Rozmowy typu "ten spieprzył to, drugi tamto" nie mają sensu
Tak walka o Szaniec Północy była naprawdę dobra i wyrównana.Obrona naprawdę postawiła nam twarde warunki przyszło sporo osób z wysokimi lvl.Walka była bardzo ładna. Przegrana, no cóż - raz się wygrywa raz przegrywa. No ale nie odpuściliśmy pomimo, iż trzeba było likwidować ludzi po 4500 hp Jakościowo na pewno nie odstajemy, a jeśli chodzi o hp to jednak troszkę tak
KosaTHC napisał:Z Twoich wypowiedzi wnioskuję ze masz jakiś zal ze wasza koalicja się rozpadła i chcesz aby nasza poszła w wasze ślady.
Co ja chcę od MJ ? Uważam po prostu, że pomaganie koalicjom walczącym z COA, jednocześnie samemu ich atakując nie prowadzi na dalszą metę do nikąd.
Co zrobicie jak COA zostanie bez fortów ? Będziecie grali bez bitew? Będziecie żyli wspomnieniami jak to ładnie wykończyliście COA mając taką przewagę?

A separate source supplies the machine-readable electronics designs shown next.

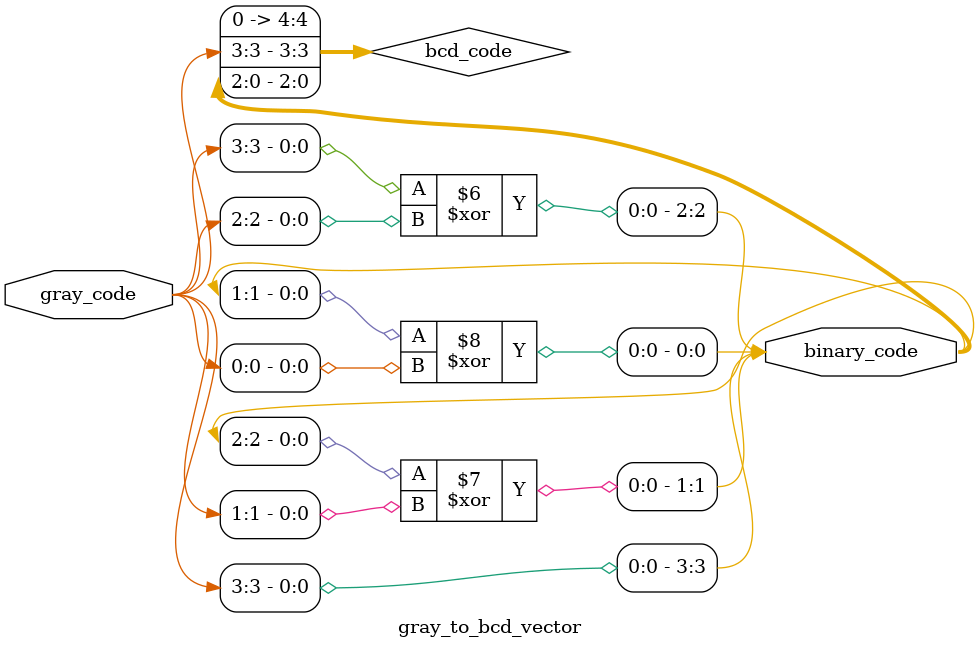
<source format=sv>
`timescale 1ns / 1ps


module gray_to_bcd_vector(
    input wire[3:0]     gray_code,
    output reg[3:0]     binary_code
    );
    
    reg[4:0] bcd_code = 5'b0;           //  this algorithm will require an extra bit
    
    always_comb begin
        for(int i = 3; i >= 0 ; i--) begin
            bcd_code[i] = bcd_code[i + 1] ^ gray_code[i];       //  b[i] = b[i+1] ^ g[i]
        end
        binary_code = bcd_code[3:0];
    end
endmodule
    
</source>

Moja koalicja się rozpadła ? Doprawdy, nie mam pojęcia o czym prawisz
Tak walka o Szaniec Północy była naprawdę dobra i wyrównana.Obrona naprawdę postawiła nam twarde warunki przyszło sporo osób z wysokimi lvl.
Naprawdę gratulacje walczyliście jak równy z równym.Ale co do osób z 4500hp do był tylko jeden koksikSyusuke.Porównaj sobie hp walczących mieliście chyba nawet małą przewagę.